Yesterday, in a comment on the Coode St post here, a thoughtful reader commented:
I do miss the days when you would have a novel come out with much less build-up and hype, but the world has changed, hasn’t it? I’m trying to preserve what I can by keeping my knowledge of RIVER to this: “It’s a Kay novel influenced by historical China.”
And you know, in thinking about that, I’ve decided I’m not going to read any reviews at all. I know I’m going to read RIVER at some point. No reviewer’s opinion will change that. Avoiding the hype will be difficult, however…
I started typing a reply in the Comments, but I wonder how many people find these, and his note is worth a discussion.
Matthew, as I have said before, I have intense memories of days when the arrival of a new book by an author I liked was signalled by … the arrival of the book. I’d see it in the library or on the shelves of a bookstore. And the feeling I recall from such moments is intense. Once, with Dorothy Dunnett’s Ringed Castle, I grabbed it out of the ‘new arrivals’ shelf at the library with such ferocity, that people backed away from the crazy teen.
It is hard to imagine a book lover being that oblivious to a forthcoming book today, unless they work at it.
So you are right, the process for this, as for so much else, has changed enormously. For one thing, as I also mentioned earlier, advance orders are important for a book and publishers. They affect print runs, in-house enthusiasm (or the lack of it) and even the final marketing budget. Energy begets energy. A set of strong blog reviews can help create the existence of a major print review somewhere else if the publicists are on the ball.
There is also a vanishingly small window of opportunity for new books these days. Shelf space at a book chain, or highly viisble placement online, are granted – and taken away swiftly if a book isn’t moving. So they are expected to hit the ground running, so to speak.
This means that today the publishers need a book to arrive anticipated, not just build enthusiasm over time after it is released. (Obviously they want the second thing, too, but the first is the newly critical element.) In a sped-up culture, this, too, is now sped up.
With publishers under pressure in so many ways it is understandable that they turn to social media and intense advance marketing to try to make books happen. It creates a lot of chatter and noise, but then on social media maybe that fits. I would feel worse than curmudgeonly if I refused to allow this, or declined to help out. Unless one self-publishes, bringing out a book is a partnership, a collaboration, and I do feel that – with limits that vary from person to person – an author ought to assist his or her publishers.
I’ll give one example. I have been worrying about overexposure in interviews right now. My various publicists tell me this is, well, silly. I have done, and am lined up to do, a great many conversations, either by email or in person, in the next two or three months. I am sure some readers will end up in eye-roll mode as they read or listen to me making the same joke or observation again. (See what I’m doing? I riffed on this two or three posts back here. You are seeing it again!)

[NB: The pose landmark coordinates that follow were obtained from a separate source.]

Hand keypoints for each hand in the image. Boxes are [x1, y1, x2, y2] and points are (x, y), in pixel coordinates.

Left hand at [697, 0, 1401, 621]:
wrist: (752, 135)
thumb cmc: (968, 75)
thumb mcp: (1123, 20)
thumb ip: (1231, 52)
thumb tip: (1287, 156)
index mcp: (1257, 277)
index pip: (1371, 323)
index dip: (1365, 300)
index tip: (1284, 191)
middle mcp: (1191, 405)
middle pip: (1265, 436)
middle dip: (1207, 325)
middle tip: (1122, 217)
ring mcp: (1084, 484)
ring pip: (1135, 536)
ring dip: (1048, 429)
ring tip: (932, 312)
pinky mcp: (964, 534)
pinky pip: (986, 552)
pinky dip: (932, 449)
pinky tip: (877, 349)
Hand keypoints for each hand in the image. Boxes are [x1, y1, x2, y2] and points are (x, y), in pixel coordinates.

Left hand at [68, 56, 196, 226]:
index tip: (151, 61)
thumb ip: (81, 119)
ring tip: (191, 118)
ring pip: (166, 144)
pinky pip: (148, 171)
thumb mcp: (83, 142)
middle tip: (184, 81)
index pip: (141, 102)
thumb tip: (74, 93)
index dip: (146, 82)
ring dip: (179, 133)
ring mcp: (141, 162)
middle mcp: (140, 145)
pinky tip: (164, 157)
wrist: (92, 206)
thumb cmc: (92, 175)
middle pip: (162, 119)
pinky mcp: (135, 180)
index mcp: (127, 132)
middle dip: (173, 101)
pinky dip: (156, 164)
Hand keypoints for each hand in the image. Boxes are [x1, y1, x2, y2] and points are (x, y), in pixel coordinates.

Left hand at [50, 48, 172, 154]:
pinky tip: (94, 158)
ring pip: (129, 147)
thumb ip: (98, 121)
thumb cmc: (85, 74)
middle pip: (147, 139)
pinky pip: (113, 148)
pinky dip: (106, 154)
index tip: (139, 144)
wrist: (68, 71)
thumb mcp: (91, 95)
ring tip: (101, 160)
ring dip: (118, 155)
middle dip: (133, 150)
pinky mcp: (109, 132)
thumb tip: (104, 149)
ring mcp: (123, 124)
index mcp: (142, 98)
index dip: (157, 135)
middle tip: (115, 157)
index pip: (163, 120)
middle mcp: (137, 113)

But the publicists are adamant that only a small portion of people find an author’s interviews more than one or two times. That multiple venues are critical to reach and exposure. It is analogous to a politician making the same stump speech over and over, to different audiences. If CNN show the same clip every time, he or she will sound appallingly repetitious, but the people in the audience each night may well be hearing it for the first (and only) time.
As I type, I am thinking now about what happens here … if I do alerts on Twitter or Facebook or this journal of a new interview I am contributing to that repetition-factor, unless I have managed to say something quite new — and that turns almost entirely on being asked something new! I think alerts to reviews are different, by the way, by definition, each review is its own opinion, and they aren’t me.
On the other hand, and again my publishers have made this point, a Journal like this, or Twitter followers draw, by self-selection, people with at least some interest in tracking what is going on as a book comes out and responses to it emerge. It would feel kind of eccentric to not share information with people here. I am not averse to occasional eccentricities, as many will know by now, but I try not to be defined by them.
Bottom line, Matthew and I share a wistful nostalgia for days when none of this happened. But nostalgia has its own problems, and it is probably smartest to see this phenomenon – advance discussion of a book-to-come – as simply a part of the world we’ve given ourselves.